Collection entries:
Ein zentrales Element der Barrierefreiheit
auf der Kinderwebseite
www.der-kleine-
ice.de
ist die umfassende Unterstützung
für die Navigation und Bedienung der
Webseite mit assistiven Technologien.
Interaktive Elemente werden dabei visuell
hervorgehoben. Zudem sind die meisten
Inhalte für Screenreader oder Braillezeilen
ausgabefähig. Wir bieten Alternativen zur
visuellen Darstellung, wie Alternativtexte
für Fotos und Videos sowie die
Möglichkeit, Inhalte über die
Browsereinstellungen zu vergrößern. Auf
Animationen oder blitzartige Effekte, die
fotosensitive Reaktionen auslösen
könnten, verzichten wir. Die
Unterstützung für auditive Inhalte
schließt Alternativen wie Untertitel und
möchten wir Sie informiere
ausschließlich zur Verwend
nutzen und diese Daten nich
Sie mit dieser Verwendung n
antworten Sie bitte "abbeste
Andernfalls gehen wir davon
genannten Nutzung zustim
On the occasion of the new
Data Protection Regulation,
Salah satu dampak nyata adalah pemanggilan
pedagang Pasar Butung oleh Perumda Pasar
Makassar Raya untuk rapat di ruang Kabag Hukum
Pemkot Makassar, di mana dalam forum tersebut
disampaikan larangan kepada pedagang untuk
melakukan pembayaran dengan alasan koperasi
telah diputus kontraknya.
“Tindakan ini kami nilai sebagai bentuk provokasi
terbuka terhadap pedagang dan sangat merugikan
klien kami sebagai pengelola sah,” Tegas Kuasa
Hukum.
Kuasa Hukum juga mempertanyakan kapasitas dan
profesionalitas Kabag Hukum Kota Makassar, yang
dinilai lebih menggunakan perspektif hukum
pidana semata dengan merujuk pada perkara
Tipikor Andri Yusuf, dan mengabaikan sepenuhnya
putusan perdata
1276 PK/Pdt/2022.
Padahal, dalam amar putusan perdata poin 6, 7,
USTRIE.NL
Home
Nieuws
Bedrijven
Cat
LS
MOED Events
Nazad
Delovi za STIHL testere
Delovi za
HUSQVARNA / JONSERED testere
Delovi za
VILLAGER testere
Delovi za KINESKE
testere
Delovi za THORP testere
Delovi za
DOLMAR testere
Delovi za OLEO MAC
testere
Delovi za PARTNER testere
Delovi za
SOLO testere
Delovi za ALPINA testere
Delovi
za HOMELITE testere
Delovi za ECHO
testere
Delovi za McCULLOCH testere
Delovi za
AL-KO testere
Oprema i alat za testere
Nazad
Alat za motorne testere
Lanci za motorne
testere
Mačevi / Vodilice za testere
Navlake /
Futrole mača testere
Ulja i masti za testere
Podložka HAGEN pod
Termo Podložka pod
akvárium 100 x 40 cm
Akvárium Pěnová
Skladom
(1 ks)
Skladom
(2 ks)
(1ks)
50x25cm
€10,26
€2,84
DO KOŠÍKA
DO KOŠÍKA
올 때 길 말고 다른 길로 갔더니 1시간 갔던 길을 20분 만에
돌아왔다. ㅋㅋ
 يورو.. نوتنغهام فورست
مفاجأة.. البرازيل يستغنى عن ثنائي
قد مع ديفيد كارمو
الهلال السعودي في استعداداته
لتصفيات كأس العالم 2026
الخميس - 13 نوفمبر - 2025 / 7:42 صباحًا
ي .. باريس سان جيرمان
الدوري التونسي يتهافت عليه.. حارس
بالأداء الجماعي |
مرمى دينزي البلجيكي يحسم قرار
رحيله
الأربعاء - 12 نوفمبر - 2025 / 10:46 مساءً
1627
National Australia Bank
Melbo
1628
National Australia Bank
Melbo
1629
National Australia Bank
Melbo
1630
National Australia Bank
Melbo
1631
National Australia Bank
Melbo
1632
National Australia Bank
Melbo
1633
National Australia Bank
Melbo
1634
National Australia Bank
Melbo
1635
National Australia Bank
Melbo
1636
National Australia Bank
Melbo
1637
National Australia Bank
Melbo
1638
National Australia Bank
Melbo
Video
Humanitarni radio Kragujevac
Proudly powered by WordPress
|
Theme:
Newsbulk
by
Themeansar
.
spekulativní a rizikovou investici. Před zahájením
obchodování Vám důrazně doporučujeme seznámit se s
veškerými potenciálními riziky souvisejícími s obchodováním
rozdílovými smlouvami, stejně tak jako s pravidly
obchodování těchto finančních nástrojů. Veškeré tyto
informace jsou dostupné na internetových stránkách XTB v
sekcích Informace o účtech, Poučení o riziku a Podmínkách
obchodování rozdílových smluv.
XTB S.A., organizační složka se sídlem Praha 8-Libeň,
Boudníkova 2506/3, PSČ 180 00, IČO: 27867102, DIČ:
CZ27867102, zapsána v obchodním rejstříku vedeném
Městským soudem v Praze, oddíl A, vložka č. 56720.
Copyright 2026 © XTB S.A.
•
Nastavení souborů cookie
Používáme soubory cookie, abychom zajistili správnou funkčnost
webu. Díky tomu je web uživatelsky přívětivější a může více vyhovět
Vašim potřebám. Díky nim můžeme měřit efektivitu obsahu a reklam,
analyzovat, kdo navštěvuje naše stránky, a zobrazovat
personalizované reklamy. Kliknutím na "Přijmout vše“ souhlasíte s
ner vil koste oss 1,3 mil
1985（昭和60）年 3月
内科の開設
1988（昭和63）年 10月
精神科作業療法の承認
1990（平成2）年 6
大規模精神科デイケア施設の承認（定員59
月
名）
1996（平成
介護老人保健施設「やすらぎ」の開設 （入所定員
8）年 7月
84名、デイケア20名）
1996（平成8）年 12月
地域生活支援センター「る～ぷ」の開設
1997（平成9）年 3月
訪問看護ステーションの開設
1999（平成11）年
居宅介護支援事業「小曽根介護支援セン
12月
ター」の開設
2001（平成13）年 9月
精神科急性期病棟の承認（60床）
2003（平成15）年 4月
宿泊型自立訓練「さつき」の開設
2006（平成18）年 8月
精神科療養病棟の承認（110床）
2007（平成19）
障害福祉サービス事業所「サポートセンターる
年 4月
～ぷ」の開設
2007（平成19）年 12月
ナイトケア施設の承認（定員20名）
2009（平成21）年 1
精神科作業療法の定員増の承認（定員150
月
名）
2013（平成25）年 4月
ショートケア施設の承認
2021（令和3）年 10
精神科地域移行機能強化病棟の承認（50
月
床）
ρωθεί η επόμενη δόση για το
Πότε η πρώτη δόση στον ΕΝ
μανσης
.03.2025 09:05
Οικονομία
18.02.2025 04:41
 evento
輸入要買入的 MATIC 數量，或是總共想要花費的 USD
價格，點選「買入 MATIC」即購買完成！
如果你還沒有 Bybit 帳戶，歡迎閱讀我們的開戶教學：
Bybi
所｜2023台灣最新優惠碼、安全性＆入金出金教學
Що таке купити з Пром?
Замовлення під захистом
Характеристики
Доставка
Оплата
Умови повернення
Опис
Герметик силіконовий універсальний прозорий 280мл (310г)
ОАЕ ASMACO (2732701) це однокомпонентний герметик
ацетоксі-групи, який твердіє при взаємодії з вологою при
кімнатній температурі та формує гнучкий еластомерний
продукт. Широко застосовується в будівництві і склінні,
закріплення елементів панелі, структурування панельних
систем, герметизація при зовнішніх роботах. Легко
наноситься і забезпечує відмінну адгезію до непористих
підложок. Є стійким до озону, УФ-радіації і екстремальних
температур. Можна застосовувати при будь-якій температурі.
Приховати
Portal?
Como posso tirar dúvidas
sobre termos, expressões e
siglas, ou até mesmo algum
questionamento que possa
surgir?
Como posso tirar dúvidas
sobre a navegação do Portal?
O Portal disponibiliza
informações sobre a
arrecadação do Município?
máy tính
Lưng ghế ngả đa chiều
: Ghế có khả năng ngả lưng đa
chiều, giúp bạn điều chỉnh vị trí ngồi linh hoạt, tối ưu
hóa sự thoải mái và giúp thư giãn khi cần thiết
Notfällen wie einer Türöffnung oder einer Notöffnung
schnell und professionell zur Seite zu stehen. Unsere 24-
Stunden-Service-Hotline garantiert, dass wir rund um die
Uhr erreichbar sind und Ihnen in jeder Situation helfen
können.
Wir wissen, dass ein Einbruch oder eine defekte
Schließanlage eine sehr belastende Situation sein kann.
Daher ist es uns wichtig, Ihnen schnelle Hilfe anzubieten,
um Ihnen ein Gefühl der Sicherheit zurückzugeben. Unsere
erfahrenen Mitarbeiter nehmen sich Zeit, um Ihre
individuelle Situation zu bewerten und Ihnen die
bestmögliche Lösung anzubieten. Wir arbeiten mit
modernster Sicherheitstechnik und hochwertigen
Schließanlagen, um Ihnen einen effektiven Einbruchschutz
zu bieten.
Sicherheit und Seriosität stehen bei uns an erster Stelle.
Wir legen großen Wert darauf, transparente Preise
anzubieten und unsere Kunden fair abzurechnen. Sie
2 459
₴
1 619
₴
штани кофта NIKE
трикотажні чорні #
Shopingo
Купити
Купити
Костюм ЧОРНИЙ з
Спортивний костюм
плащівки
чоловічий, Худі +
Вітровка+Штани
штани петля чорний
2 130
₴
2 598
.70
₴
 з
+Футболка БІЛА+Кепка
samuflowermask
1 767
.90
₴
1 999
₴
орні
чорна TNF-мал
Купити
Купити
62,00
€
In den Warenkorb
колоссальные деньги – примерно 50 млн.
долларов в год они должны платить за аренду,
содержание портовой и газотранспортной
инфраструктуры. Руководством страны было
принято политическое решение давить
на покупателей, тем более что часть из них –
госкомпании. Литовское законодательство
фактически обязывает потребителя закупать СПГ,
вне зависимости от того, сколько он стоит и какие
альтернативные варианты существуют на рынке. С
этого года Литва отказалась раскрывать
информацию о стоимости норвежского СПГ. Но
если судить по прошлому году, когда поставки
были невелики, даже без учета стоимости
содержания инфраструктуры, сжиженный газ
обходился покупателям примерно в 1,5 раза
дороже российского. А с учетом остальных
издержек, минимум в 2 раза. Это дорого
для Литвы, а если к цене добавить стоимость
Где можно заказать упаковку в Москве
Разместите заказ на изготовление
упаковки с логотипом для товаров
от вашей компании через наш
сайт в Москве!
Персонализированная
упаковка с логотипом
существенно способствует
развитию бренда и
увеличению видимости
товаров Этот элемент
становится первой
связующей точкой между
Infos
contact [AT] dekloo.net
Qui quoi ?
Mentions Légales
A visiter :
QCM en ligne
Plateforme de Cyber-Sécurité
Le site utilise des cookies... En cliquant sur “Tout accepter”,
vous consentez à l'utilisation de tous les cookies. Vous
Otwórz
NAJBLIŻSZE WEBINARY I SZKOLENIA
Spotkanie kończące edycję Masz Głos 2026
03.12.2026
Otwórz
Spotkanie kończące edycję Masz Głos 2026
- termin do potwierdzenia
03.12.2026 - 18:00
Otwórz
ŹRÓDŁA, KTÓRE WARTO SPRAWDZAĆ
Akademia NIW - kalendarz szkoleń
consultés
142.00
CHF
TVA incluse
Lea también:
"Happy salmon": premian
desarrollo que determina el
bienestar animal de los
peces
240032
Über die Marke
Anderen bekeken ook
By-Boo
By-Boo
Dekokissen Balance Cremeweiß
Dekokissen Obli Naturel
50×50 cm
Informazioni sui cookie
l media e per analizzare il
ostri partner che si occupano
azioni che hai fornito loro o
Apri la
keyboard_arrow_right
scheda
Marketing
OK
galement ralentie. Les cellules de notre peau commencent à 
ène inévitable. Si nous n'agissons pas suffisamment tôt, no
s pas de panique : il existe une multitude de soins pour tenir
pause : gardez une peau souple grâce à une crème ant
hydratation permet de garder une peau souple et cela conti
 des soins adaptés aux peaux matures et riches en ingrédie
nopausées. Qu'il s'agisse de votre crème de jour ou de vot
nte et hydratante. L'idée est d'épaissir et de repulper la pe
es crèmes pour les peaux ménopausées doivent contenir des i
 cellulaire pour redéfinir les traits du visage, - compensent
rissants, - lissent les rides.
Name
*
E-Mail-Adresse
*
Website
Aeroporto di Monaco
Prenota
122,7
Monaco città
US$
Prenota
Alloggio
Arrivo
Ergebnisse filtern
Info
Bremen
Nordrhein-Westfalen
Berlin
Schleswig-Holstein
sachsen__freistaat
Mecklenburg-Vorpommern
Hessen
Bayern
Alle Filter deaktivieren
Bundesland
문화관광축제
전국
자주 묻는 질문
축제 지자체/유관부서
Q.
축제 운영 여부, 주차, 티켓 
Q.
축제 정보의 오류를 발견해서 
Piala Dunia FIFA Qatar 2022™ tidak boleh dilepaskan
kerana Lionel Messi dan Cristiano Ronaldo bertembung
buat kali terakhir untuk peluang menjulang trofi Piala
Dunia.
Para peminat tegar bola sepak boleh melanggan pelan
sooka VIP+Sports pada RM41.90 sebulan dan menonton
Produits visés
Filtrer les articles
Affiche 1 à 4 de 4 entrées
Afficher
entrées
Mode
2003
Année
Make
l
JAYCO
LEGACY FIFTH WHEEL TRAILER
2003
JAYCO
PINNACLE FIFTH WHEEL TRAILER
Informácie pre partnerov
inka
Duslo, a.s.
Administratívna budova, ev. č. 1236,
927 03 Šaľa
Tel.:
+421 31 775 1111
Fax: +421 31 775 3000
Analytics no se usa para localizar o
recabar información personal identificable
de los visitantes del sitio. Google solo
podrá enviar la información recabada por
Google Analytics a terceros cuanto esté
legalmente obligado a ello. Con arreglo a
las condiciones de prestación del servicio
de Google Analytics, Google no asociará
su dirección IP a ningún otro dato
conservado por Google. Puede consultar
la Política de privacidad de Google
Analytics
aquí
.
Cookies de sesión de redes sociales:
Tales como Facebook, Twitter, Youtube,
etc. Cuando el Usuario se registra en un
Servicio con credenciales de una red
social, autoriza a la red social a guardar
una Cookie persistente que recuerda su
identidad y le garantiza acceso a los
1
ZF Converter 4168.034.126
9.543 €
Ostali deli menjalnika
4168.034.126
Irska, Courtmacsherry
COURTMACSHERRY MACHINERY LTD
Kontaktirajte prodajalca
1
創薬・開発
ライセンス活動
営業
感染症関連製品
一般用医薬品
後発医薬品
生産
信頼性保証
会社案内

**What you are asked to do**
Copy out each line of the data above, exactly, if it lies between the line holding "ostri partner che si occupano" and the line holding "pause : gardez", inclusive; copy no other line.

**Written answer**
ostri partner che si occupano
azioni che hai fornito loro o
Apri la
keyboard_arrow_right
scheda
Marketing
OK
galement ralentie. Les cellules de notre peau commencent à 
ène inévitable. Si nous n'agissons pas suffisamment tôt, no
s pas de panique : il existe une multitude de soins pour tenir
pause : gardez une peau souple grâce à une crème ant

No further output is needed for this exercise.